Sukses

Pemerintah Venezuela Temui Mediator untuk Akhiri Krisis Politik

Menlu Arreaza mengatakan kepada wartawan di Caracas bahwa pemerintah sedang mencari perubahan pada mekanisme pembicaraan sebelum akan kembali ke meja perundingan.

Liputan6.com, Caracas - Menteri Luar Negeri Venezuela Jorge Arreaza mengatakan bahwa pemerintah akan bertemu dengan para mediator Norwegia dalam upaya memulai kembali pembicaraan dengan oposisi yang bertujuan menyelesaikan krisis politik negara tersebut.

Dikutip dari laman Channel News Asia, Jumat (16/8/2019), Menlu Arreaza mengatakan kepada wartawan di Venezuela bahwa pemerintah sedang mencari perubahan pada mekanisme pembicaraan sebelum akan kembali ke meja perundingan.

"Akan ada kontak dengan para utusan dan kami pasti akan dapat membangun kembali dialog dengan mekanisme yang dipikirkan kembali," kata Menlu Arreaza.

"Kita harus memiliki mekanisme yang menjamin perdamaian dan koeksistensi," tambahnya, tetapi tidak memberikan perincian tentang perubahan yang dicari pemerintah.

Sebelumnya, pemimpin oposisi Juan Guaido mengungkapkan bahwa para pejabat Norwegia berada di negara itu dalam upaya untuk memulai kembali perundingan.

Negosiasi untuk mengakhiri krisis politik -- dipicu ketika Guaido menyatakan dirinya sebagai presiden pada Januari -- dimulai di Oslo.

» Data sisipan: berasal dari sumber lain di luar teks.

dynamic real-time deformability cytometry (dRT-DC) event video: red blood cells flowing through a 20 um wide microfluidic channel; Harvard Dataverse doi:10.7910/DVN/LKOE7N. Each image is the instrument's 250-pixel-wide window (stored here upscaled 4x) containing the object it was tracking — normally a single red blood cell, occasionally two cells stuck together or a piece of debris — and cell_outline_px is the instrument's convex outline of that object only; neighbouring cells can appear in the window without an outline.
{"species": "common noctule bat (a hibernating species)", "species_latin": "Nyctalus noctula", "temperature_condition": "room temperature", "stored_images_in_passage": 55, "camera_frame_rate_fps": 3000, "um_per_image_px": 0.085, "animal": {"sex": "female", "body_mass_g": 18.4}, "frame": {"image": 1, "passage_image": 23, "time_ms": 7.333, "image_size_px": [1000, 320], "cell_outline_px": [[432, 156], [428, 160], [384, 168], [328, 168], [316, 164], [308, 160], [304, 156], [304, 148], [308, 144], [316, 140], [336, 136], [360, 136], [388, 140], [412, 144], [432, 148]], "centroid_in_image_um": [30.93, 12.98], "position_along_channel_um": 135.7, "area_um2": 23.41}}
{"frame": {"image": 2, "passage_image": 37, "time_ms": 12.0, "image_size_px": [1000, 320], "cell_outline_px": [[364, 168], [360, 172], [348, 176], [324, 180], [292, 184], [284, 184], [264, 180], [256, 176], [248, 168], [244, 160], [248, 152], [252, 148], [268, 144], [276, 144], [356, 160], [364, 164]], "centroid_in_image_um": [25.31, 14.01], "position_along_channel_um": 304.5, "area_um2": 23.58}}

Tetapi Presiden Nicolas Maduro membatalkan pembicaraan seminggu yang lalu sebagai tanggapan atas sanksi baru Amerika Serikat terhadap pemerintahnya.

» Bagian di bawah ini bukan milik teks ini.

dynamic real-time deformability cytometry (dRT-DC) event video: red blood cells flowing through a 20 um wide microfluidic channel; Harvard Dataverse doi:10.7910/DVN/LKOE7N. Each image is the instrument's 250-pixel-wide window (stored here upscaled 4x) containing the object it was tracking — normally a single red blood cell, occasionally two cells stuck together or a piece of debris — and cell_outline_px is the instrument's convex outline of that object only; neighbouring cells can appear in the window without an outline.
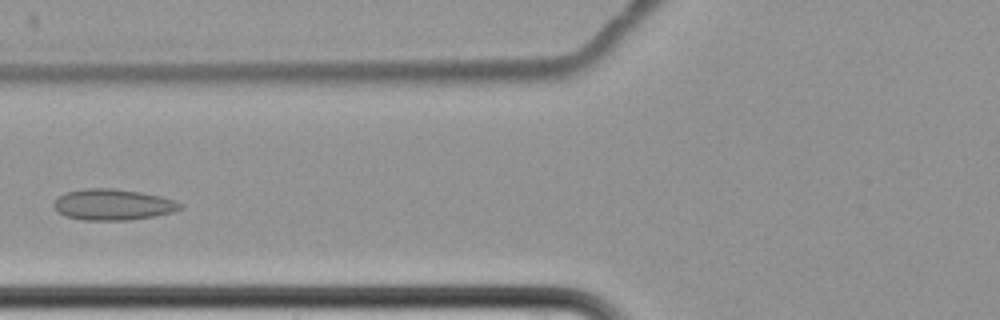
{"species": "common noctule bat (a hibernating species)", "species_latin": "Nyctalus noctula", "temperature_condition": "cold", "stored_images_in_passage": 8, "camera_frame_rate_fps": 3000, "um_per_image_px": 0.085, "animal": {"sex": "female", "body_mass_g": 22.7, "forearm_length_mm": 54.2}, "frame": {"image": 1, "passage_image": 7, "time_ms": 7.667, "image_size_px": [1000, 320], "cell_outline_px": [[184, 208], [172, 212], [156, 216], [128, 220], [84, 220], [68, 216], [60, 212], [52, 204], [64, 192], [84, 188], [112, 188], [140, 192], [160, 196], [176, 200], [184, 204]], "centroid_in_image_um": [9.66, 17.38], "position_along_channel_um": 116.1, "area_um2": 22.89}}
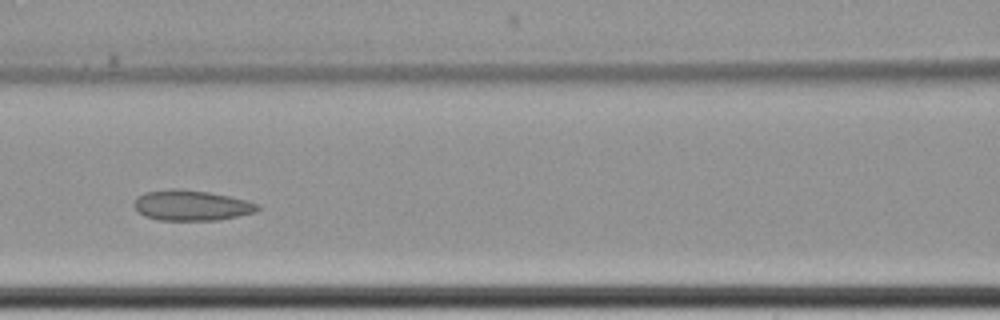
{"frame": {"image": 2, "passage_image": 8, "time_ms": 8.667, "image_size_px": [1000, 320], "cell_outline_px": [[260, 208], [256, 212], [216, 220], [160, 220], [144, 216], [136, 212], [132, 204], [136, 196], [144, 192], [172, 188], [176, 188], [208, 192], [228, 196], [260, 204]], "centroid_in_image_um": [16.2, 17.45], "position_along_channel_um": 150.4, "area_um2": 22.02}}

Arreaza bersikeras bahwa Maduro hanya "menerapkan jeda" dan tidak mogok.

"Kami belum menarik diri dari proses dialog dengan oposisi politik," kata menteri Venezuelayang merupakan anggota kunci tim perunding Maduro.

2 dari 2 halaman

Imbas Krisis

Pemerintahan Maduro mengatakan oposisi terbagi antara mereka yang menginginkan perubahan pemerintahan yang damai dan mereka yang menginginkan intervensi militer asing.

Pembicaraan dimulai di Oslo pada Mei sebelum dipindahkan ke Barbados di mana beberapa putaran telah diadakan sejak awal Juli.

Selain kebuntuan politik, Venezuela mengalami salah satu krisis ekonomi terburuk dalam sejarahnya dengan seperempat dari 30 juta penduduknya membutuhkan bantuan, menurut PBB.